What is expected:
Return verbatim the run of lines that opens with the line holding "Meine Meinung kennst du ja." and closes with the last line of the records.

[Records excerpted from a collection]
↓↓↓
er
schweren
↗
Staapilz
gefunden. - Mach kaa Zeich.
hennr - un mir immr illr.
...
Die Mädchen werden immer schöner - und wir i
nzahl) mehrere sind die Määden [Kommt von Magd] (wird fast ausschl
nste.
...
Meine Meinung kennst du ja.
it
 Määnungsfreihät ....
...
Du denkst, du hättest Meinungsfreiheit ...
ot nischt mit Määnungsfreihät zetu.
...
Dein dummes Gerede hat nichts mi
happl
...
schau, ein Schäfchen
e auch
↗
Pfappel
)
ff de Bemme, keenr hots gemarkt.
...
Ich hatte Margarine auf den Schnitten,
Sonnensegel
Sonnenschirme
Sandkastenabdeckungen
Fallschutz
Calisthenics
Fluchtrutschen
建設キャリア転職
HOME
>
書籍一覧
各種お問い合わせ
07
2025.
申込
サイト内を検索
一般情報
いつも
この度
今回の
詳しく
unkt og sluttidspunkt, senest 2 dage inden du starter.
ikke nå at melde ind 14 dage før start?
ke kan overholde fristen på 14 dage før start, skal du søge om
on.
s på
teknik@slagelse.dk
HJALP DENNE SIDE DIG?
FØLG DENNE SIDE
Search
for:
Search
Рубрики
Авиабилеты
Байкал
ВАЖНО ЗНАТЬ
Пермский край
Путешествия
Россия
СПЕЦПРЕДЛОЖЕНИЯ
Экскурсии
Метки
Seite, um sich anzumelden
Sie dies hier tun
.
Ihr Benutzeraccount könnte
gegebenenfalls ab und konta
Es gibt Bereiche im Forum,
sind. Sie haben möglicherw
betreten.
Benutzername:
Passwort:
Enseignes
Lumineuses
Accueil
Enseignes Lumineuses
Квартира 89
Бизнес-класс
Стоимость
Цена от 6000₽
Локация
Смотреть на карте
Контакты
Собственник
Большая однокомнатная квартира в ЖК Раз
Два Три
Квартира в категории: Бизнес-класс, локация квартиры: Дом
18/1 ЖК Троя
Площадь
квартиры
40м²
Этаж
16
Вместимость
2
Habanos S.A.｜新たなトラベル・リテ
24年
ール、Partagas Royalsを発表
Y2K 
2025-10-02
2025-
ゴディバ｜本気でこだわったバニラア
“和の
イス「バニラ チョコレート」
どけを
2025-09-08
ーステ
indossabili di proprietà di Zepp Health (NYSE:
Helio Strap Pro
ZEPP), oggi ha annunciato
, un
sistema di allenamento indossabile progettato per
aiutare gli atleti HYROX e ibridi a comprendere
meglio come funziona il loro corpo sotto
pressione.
↑↑↑
Answer box:
Meine Meinung kennst du ja.
it
 Määnungsfreihät ....
...
Du denkst, du hättest Meinungsfreiheit ...
ot nischt mit Määnungsfreihät zetu.
...
Dein dummes Gerede hat nichts mi
happl
...
schau, ein Schäfchen
e auch
↗
Pfappel
)
ff de Bemme, keenr hots gemarkt.
...
Ich hatte Margarine auf den Schnitten,
Sonnensegel
Sonnenschirme
Sandkastenabdeckungen
Fallschutz
Calisthenics
Fluchtrutschen
建設キャリア転職
HOME
>
書籍一覧
各種お問い合わせ
07
2025.
申込
サイト内を検索
一般情報
いつも
この度
今回の
詳しく
unkt og sluttidspunkt, senest 2 dage inden du starter.
ikke nå at melde ind 14 dage før start?
ke kan overholde fristen på 14 dage før start, skal du søge om
on.
s på
teknik@slagelse.dk
HJALP DENNE SIDE DIG?
FØLG DENNE SIDE
Search
for:
Search
Рубрики
Авиабилеты
Байкал
ВАЖНО ЗНАТЬ
Пермский край
Путешествия
Россия
СПЕЦПРЕДЛОЖЕНИЯ
Экскурсии
Метки
Seite, um sich anzumelden
Sie dies hier tun
.
Ihr Benutzeraccount könnte
gegebenenfalls ab und konta
Es gibt Bereiche im Forum,
sind. Sie haben möglicherw
betreten.
Benutzername:
Passwort:
Enseignes
Lumineuses
Accueil
Enseignes Lumineuses
Квартира 89
Бизнес-класс
Стоимость
Цена от 6000₽
Локация
Смотреть на карте
Контакты
Собственник
Большая однокомнатная квартира в ЖК Раз
Два Три
Квартира в категории: Бизнес-класс, локация квартиры: Дом
18/1 ЖК Троя
Площадь
квартиры
40м²
Этаж
16
Вместимость
2
Habanos S.A.｜新たなトラベル・リテ
24年
ール、Partagas Royalsを発表
Y2K 
2025-10-02
2025-
ゴディバ｜本気でこだわったバニラア
“和の
イス「バニラ チョコレート」
どけを
2025-09-08
ーステ
indossabili di proprietà di Zepp Health (NYSE:
Helio Strap Pro
ZEPP), oggi ha annunciato
, un
sistema di allenamento indossabile progettato per
aiutare gli atleti HYROX e ibridi a comprendere
meglio come funziona il loro corpo sotto
pressione.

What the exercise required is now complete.